───── Data ─────
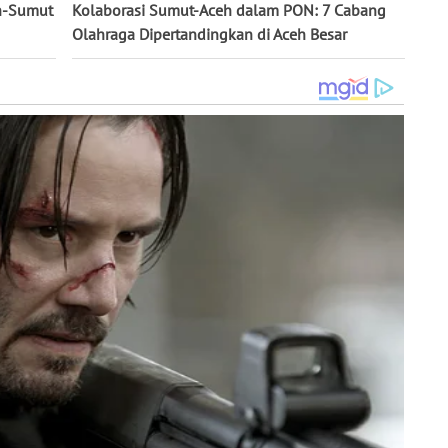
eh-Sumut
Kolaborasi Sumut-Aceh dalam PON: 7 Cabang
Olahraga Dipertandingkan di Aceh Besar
─────
───── Data ─────
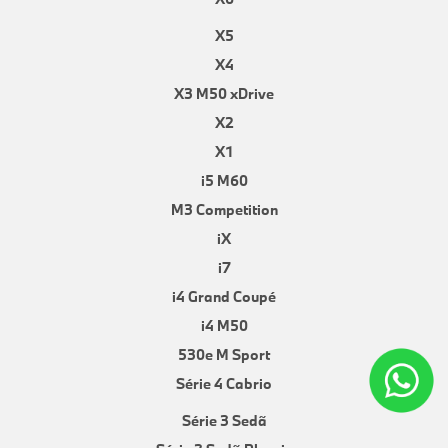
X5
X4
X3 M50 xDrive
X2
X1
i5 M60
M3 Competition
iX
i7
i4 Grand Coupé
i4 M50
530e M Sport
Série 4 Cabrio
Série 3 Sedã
─────
Where does the word "Aceh" occur in the records? Return every line that holds it.

Kolaborasi Sumut-Aceh dalam PON: 7 Cabang
Olahraga Dipertandingkan di Aceh Besar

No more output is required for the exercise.